Begundal

Begundal

Begundal
Oleh: Ning Kurniati

Jadi begini, aku tergabung ke dalam sebuah kelompok. Sebut saja nama kelompoknya X atau Y, pun XY juga bisa, terserah kamu. Kami adalah kumpulan manusia yang sedang dalam proyek bersama. Orang-orang di sana sebenarnya banyak yang lebih muda dariku, tetapi aku tetap memanggilnya “Kakak”. Yah, tidak lebih sebuah kesopanan semata.

Aku tidak jengah, sama sekali tidak. Hanya saja diriku terkadang tergelak sendiri di tengah keheningan. Ah, betapa naifnya mereka. Mana mungkin dengan mudahnya mereka memanggilku “Adik” padahal umur kami cukup jauh. Ini kegilaan, pikirku.

Pada suatu hari, seseorang di sana angkat suara untuk mengadakan pertemuan. Entah apa  yang melatarbelakangi keinginannya itu. Yah, karena menurutku kami tidak punya cukup alasan untuk bertemu. Buang-buang waktu! Akan tetapi beberapa orang justru menyambut dengan tangan terbuka, lalu mengatur jadwal dan terjadilah sebuah kesepakatan. Mau tidak mau, siap tidak siap dengan terpaksa aku pun mengiyakan. Tidak lain sebatas untuk menghargai, setidaknya masih ada harga yang tersisa dalam diriku.

Di tengah guyuran hujan, aku mempercepat langkah menuju sebuah kafe yang terletak tiga bangunan dari persimpangan Jalan Kenangan. Bahkan nama jalannya pun aku tidak suka, benar-benar tidak suka. Kanan-kiri di jalan itu dipenuhi beton-beton kukuh yang menghalangi pandangan dari yang di sebelahnya. Seandainya tidak hujan, mungkin polutan debu sudah memenuhi hidung dan pakaian yang kugunakan. Ah, tapi sudahlah, toh berandai-andai itu adalah hal yang tidak boleh dilakukan. Apabila iya, maka itu sama saja menyelisihi kehendak Sang Pencipta. Toh, aku tetaplah manusia yang bagaimana pun tetap memimpikan surga sebagai akhir dari perjalananku.

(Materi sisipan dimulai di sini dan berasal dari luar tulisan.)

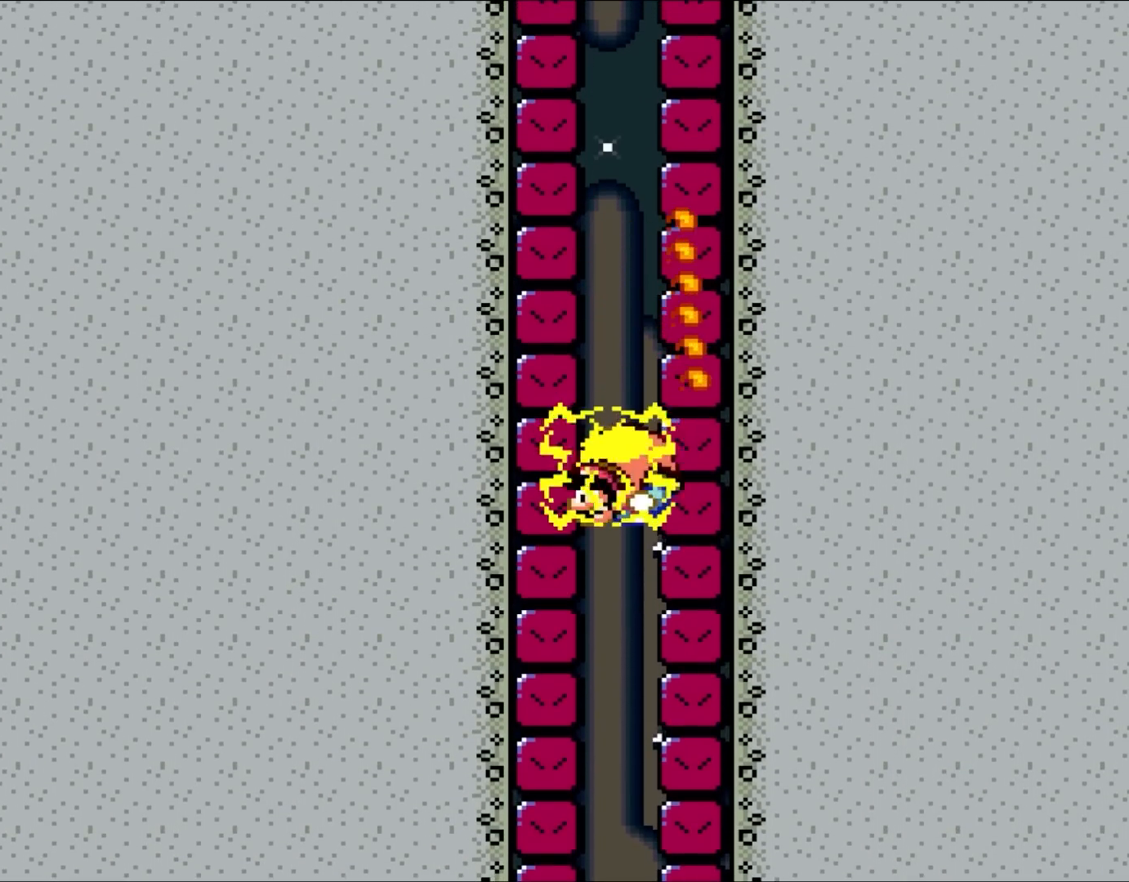
{"buttons": ["B", "Y"], "events": [[167, "A", "down"], [300, "A", "up"]]}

Sengaja kugunakan potongan kaus lengan panjang dipadu celana jeans dan kacamata, tak lain tujuannya agar tampangku terlihat lebih muda dari yang sebenarnya. Sepatu yang kasual dengan potongan rambut yang botak. Bukankah aku adalah adik? Jadi, sudah seharusnya aku berdandan seperti itu.

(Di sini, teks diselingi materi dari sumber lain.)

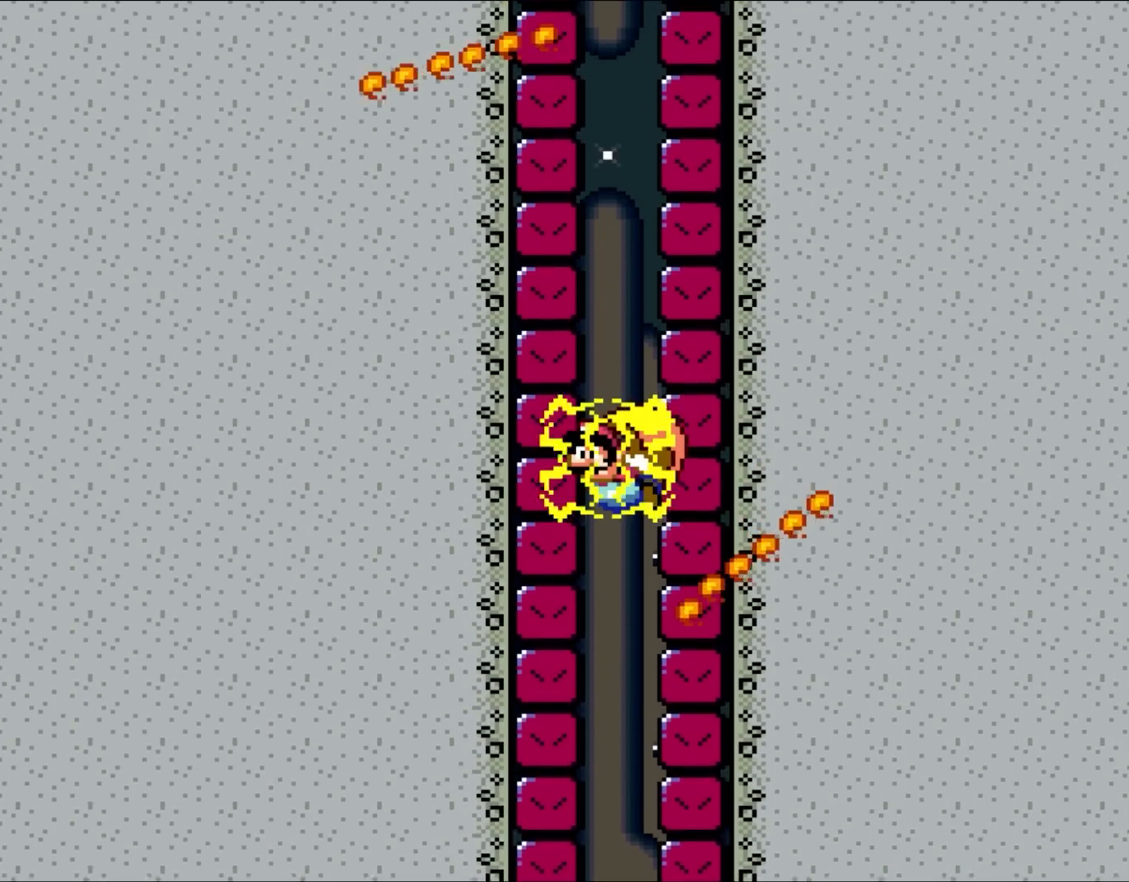
{"buttons": ["B", "Y"], "events": []}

Guyuran hujan itu berhenti menyapa bentala, tepat setelah pintu kafe yang terbuat dari kaca aku buka. Benar-benar menyebalkan, sekarang pun alam berkonspirasi padaku. Ah, tidak, aku tidak boleh marah hanya karena itu. Bukankah diriku adalah adik, akan menua lebih cepat bila marah, bukan?

Jadi, aku sengaja melawan arah menuju toilet sekadar untuk menilik tampangku. Apakah sudah terlihat seperti seharusnya? Setelah menganggap sesuai ekspetasi, diriku pun menuju tempat di mana mereka sudah berkumpul.

Aku berdiri satu depa dari mereka. Mengamatinya satu per satu dengan cermat laiknya elang yang sedang mengincar mangsa. Kursi-kursi mengelilingi meja, beberapa masih kosong menunggu sang pemilik datang. Senyum terurai dari mulut-mulutnya, sesekali renyah tawa terdengar. Mungkinkah sang pemilik bersungguh-sungguh atau otot wajahnya saja yang ingin ia regangkan?  Aku muak.

Setelah semua berkumpul, kecuali aku, akhirnya kuberanikan diri untuk menyapa dan bergabung. Bukan kata yang tepat kuberanikan karena pada dasarnya diriku tipe orang yang kepercayaan dirinya tinggi, percayalah.

Semua mata langsung menyorotku, mengamatiku dari ujung kaki hingga rambut. Di saat seperti itulah tindakan orang ingin kubalas seketika dengan tindakan yang sama. Aku hanya ingin menjelaskan bahwa yang dilakukannya terhadapku adalah tindakan yang tidak mengenakkan untuk sebuah perjumpaan pertama.

Semua telah duduk di kursinya masing-masing. Tujuh perempuan yang kutaksir usianya masih di bawah tiga puluh. Perempuan pertama duduk paling dekat dengan kaca jendela, menggunakan baju merah maroon dengan warna lipstik yang senada, panggilannya adalah Aranisa. Di samping kanannya tiga perempuan dengan dress yang hampir senada biru tetapi tidak sama persis. Kemudian di samping kiri Aranisa, yang pertama setelannya menggunakan jeans dengan baju berlengan panjang. Lalu, di sebelahnya lagi, masih dengan menggunakan celana jeans dan jacket hoodie berwarna abu-abu. Terakhir yang paling dekat denganku adalah yang paling feminin, rok menjuntai ke ujung kaki dengan baju berlengan pendek. Kaum laki-laki sendiri ada kami tiga orang dan percayalah aku yang paling muda, kelihatannya. Dua orang di sebelahku memiliki rambut gondrong dan masing-masing diikat rapi ke belakang. Bedanya yang satu hanya sebahu, satunya lagi sepinggang.

Pembahasan dibuka oleh Aranisa. Hipotesisku benar bahwa dia adalah pimpinan yang diangkat secara tidak langsung oleh kaumnya yang mendominasi. Diskusi berjalan cukup alot mulai dari apakah teknik yang akan kami gunakan ini adalah yang paling terbaik atau masih ada yang terbaik hanya saja belum mampir ke benak, sampai pada hal-hal siapa yang akan maju duluan mengeksekusi. Rumit. Rasanya  ingin ke pelipir jalan, dan memberhentikan taksi untuk membawaku ke suatu tempat.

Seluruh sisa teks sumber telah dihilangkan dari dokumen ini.